Regresar al 29 de julio de 2022, el día en que la Fiscalía Especial contra la Impunidad (FECI) de Rafael Curruchiche allanó aparatosamente la casa de José Rubén Zamora y las oficinas de elPeriódico, me sigue causando un cierto escozor.
Todo lo que vino después fue el derrumbe: el encarcelamiento de José Rubén, las acusaciones espurias, la persecución de varios de mis compañeros de trabajo, el cierre de un medio que había sido definitivo para la construcción de la democracia, el acoso constante contra el ejercicio del periodismo, la diáspora, el exilio…
Me cuesta escribir sobre ello, porque en el fondo hay mucha tristeza. Desolación por un país abatido, por la necedad y la urgencia de mucha gente por regresar a un oscuro pasado de dictaduras y exterminios, por el pavoroso saqueo de las instituciones, por los empecinados ataques contra la libre circulación de las informaciones y las ideas…
El objetivo principal siempre ha sido quebrar la democracia o más bien secuestrar las libertades civiles inherentes a ella, tener a la ciudadanía bajo un férreo control: vigilar, manipular, gobernar sus manifestaciones, sus deseos, sus disposiciones, sus actos, aún los más íntimos, criminalizar sus discrepancias y sus disentimientos…
Todo ese entusiasmo que respiré a principios de este milenio, por un país que le decía adiós a las armas y se empeñaba por caminar hacia un futuro más prometedor, más justo, más humano, más libre; ese entusiasmo que me empeciné en sostener a pesar de los embates de la realidad, pues lo reconozcamos o no, todos ansiamos tener una patria de la cual enorgullecernos, se me venía al suelo al ver a José Rubén en medio de un montón de policías, esposado y señalado por denunciar un aparato corroído por la corrupción y el crimen.
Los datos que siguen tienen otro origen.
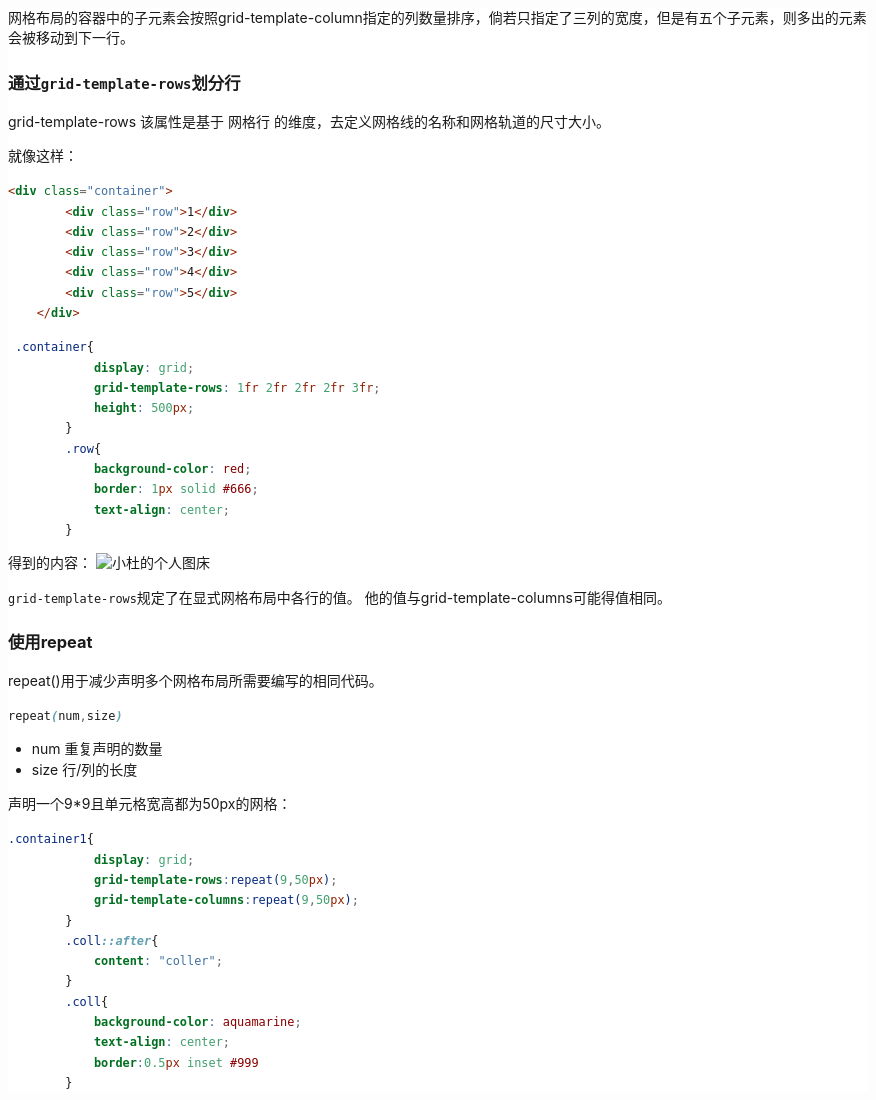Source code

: 网格布局的容器中的子元素会按照grid-template-column指定的列数量排序，倘若只指定了三列的宽度，但是有五个子元素，则多出的元素会被移动到下一行。

### 通过`grid-template-rows`划分行

grid-template-rows 该属性是基于 网格行 的维度，去定义网格线的名称和网格轨道的尺寸大小。

就像这样：
```html
<div class="container">
        <div class="row">1</div>
        <div class="row">2</div>
        <div class="row">3</div>
        <div class="row">4</div>
        <div class="row">5</div>
    </div>
```

```css
 .container{
            display: grid;
            grid-template-rows: 1fr 2fr 2fr 2fr 3fr;
            height: 500px;
        }
        .row{
            background-color: red;
            border: 1px solid #666;
            text-align: center;
        }
```

得到的内容：
![小杜的个人图床](http://src.xiaodu0.com/2023/12/17/f6d2f34cfd294cd4c6753dc366314af2.png)

`grid-template-rows`规定了在显式网格布局中各行的值。
他的值与grid-template-columns可能得值相同。

### 使用repeat
repeat()用于减少声明多个网格布局所需要编写的相同代码。
```css
repeat(num,size)
```

* num 重复声明的数量
* size 行/列的长度

声明一个9*9且单元格宽高都为50px的网格：
```css
.container1{
            display: grid;
            grid-template-rows:repeat(9,50px);
            grid-template-columns:repeat(9,50px);
        }
        .coll::after{
            content: "coller";
        }
        .coll{
            background-color: aquamarine;
            text-align: center;
            border:0.5px inset #999
        }
```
Hace dos años, más de 730 días, que José Rubén Zamora guarda prisión por una serie de acusaciones que no han podido sostenerse. Ha sido sometido a una serie de vejámenes y arbitrariedades propios de los sistemas totalitarios. Se le ha impedido defenderse de manera justa y su proceso ha sido dilatado de las formas más absurdas con el fin de mantenerlo en el encierro. Su celda es una bartolina diminuta en el sector de aislamiento, que durante muchos meses estuvo infectada de chinches, y aún si el gobierno de Arévalo ha cambiado significativamente las condiciones higiénicas y físicas de la misma, esta continúa siendo una cárcel, el castigo ejemplar que el entramado de la corrupción otorga a aquellos que pretenden desafiarlos. Su dignidad se mantiene intacta, sin embargo, y esto es lo que más molesta a quienes preferirían verlo hundido en la desesperación y en la deshonra. Amnistía Internacional lo reconoce como un preso de conciencia y considera que su encarcelamiento es un ataque directo a la libertad de expresión y a los derechos de los guatemaltecos.
Necesitamos su libertad, porque es también la nuestra.
“Nada podrá contra la vida. Y nada podrá contra la vida, porque nada pudo jamás contra la vida”, dejó escrito Otto René Castillo. No hay que olvidarlo.